=== EXERCISE 1 ===
From the passage on Anglo-Scandinavian culture, write out the wording starting with "Anglo-Scandinavian is an" and going on through "in the 1010s.".
=== EXERCISE 2 ===
Answer these questions from the passage on Anglo-Scandinavian culture:
(a) When was the Danelaw created?
(b) Where are Norse bells found?
(c) Who has argued that Danelaw personal names directly reflect the process of hybridity?

=== TEXT PROVIDED ===
......

Anglo-Scandinavian is an academic term referring to the hybridisation between Norse and Anglo-Saxon cultures in Britain during the early medieval period. It remains a term and concept often used by historians and archaeologists, and in linguistic spheres.

Although evidence for interconnection between Scandinavia and England is present throughout the entire early medieval period, two major concentrations of Scandinavian settlement are evident: the creation of the Danelaw during the mid-ninth century, and the conquest of Sweyn Forkbeard and Cnut in the 1010s.

==Archaeology==
There are a number of artefact types that appear only within Scandinavian-occupied England, and thus appear to be exclusively 'Anglo-Scandinavian'. Norse bells, like the examples found at Cottam B, are found nowhere in Scandinavia and only within Norse colonies. The hogback form of stone grave markers is unattested in the rest of the Scandinavian world. An argument for hybridity has also been constructed from the varying range of burial practices evident within the Danelaw, rather than the more standardised diagnostic patterns of burial we see in Scandinavia: Richards has suggested that 'rather than searching for burial-types that can be matched in Scandinavia we should therefore be looking for the creation of new cultural identities'

==Linguistics==
Lewis-Simpson has advanced the argument that Danelaw personal names are a direct reflection of this process of hybridity.

......

=== DATA EXTRACTS ===
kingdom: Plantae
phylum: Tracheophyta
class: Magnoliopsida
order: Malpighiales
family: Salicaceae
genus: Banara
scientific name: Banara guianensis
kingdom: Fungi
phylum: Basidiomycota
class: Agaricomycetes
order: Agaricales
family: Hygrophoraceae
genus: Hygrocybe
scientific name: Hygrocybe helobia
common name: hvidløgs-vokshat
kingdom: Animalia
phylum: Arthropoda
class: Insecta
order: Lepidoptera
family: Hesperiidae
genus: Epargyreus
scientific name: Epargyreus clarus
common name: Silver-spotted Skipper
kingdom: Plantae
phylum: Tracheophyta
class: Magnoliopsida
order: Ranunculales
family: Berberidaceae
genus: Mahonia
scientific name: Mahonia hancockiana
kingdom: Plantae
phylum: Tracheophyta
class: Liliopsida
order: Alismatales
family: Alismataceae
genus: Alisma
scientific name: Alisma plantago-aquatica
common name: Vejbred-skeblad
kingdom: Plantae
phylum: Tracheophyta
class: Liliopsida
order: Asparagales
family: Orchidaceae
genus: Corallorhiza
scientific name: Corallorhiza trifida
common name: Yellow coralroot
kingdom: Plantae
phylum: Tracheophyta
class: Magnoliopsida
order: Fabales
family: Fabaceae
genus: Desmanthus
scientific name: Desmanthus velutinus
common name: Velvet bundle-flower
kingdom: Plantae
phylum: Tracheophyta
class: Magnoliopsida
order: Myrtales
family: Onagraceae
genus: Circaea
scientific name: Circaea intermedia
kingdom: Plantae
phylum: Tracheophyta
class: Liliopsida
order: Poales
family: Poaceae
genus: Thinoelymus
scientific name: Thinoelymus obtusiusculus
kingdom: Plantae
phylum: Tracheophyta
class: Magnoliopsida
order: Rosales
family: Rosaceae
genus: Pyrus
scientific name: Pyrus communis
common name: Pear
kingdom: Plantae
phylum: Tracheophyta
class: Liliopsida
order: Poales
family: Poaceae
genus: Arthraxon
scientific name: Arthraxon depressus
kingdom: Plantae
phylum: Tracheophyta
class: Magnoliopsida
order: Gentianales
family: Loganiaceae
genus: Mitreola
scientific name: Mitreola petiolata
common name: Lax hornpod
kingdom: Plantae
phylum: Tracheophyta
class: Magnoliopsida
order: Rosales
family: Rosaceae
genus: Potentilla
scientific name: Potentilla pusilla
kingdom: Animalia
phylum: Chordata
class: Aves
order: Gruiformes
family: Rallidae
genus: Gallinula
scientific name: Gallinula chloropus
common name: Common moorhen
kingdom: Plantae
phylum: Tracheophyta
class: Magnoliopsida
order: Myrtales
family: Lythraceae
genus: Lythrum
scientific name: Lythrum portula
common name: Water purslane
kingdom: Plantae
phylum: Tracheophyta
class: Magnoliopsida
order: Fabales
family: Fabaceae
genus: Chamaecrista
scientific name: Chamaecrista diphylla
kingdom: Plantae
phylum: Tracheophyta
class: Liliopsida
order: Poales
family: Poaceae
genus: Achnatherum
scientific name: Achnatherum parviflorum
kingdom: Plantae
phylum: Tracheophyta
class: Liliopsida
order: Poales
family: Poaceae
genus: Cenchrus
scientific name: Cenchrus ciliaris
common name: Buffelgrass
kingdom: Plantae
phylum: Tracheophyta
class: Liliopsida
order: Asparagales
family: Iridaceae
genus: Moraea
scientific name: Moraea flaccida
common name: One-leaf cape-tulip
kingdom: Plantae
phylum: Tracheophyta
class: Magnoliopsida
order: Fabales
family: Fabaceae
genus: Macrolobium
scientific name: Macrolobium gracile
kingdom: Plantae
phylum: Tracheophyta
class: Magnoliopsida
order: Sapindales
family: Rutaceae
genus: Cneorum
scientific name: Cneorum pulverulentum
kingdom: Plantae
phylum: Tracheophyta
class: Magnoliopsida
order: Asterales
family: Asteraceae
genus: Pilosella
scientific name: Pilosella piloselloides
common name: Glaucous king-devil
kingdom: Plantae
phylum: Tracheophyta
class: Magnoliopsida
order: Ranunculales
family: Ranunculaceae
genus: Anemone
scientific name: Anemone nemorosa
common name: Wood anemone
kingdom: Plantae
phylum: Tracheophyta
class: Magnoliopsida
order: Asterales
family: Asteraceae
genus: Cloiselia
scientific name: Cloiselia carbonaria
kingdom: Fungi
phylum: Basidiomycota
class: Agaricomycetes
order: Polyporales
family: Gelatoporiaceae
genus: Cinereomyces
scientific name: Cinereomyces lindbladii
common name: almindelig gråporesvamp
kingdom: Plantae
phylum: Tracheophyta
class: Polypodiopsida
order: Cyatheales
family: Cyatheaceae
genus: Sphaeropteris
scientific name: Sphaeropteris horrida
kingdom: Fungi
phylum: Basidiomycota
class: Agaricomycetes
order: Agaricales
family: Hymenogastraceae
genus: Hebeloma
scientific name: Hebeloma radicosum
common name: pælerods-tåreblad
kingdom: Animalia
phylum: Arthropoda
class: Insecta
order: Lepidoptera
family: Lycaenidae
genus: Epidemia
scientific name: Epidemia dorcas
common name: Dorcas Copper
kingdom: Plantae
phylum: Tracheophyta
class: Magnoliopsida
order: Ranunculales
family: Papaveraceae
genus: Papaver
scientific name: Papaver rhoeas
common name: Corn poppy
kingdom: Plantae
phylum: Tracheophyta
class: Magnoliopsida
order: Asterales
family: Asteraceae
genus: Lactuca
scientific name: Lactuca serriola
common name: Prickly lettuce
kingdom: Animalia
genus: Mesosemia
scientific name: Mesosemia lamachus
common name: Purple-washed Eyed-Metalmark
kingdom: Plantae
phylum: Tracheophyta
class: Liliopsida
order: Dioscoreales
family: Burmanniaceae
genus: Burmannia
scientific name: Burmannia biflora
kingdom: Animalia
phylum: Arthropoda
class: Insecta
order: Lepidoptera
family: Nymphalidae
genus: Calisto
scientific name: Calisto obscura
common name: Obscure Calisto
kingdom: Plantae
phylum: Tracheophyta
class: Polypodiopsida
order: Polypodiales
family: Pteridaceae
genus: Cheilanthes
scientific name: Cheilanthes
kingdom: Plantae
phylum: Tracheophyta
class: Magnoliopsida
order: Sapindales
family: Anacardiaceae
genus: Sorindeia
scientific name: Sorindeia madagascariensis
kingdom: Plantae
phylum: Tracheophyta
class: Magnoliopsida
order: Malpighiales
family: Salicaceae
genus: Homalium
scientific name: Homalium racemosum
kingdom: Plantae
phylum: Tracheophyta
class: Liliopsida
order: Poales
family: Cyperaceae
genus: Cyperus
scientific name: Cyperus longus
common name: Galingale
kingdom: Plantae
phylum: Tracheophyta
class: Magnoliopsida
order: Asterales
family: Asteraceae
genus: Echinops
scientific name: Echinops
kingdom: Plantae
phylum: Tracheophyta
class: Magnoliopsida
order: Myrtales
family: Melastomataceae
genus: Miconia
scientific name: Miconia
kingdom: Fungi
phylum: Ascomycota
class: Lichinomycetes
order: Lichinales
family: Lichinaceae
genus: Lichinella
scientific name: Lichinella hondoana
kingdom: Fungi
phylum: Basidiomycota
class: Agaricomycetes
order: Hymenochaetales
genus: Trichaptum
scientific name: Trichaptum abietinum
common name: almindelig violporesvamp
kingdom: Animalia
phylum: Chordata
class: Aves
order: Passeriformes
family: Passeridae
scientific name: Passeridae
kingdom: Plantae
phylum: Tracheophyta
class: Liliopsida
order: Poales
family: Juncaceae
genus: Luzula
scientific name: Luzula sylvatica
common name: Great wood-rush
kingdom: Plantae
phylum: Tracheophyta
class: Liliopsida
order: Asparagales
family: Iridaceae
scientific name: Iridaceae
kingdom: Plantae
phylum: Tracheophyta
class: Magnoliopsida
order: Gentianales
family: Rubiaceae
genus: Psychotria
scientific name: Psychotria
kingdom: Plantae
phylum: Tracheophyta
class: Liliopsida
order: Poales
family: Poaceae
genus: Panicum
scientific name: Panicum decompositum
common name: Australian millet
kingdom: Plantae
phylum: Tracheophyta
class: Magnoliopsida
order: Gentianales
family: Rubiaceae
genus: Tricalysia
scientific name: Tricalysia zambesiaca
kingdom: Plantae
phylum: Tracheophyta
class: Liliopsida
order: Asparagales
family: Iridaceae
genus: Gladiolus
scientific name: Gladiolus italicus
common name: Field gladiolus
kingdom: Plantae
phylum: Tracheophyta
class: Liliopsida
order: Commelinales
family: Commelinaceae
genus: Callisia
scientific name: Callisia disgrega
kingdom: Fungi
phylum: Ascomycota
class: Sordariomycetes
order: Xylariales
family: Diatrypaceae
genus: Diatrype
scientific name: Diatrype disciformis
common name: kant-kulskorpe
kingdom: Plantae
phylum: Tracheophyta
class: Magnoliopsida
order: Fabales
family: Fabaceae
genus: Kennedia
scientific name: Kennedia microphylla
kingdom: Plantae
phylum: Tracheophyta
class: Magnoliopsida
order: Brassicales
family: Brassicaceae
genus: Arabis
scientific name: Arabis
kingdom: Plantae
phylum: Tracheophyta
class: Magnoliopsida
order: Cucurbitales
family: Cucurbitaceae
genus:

......

=== WRITTEN REPLY 1 ===
Anglo-Scandinavian is an academic term referring to the hybridisation between Norse and Anglo-Saxon cultures in Britain during the early medieval period. It remains a term and concept often used by historians and archaeologists, and in linguistic spheres.

Although evidence for interconnection between Scandinavia and England is present throughout the entire early medieval period, two major concentrations of Scandinavian settlement are evident: the creation of the Danelaw during the mid-ninth century, and the conquest of Sweyn Forkbeard and Cnut in the 1010s.

=== WRITTEN REPLY 2 ===
(a) During the mid-ninth century.
(b) Only within Norse colonies, and nowhere in Scandinavia.
(c) Lewis-Simpson.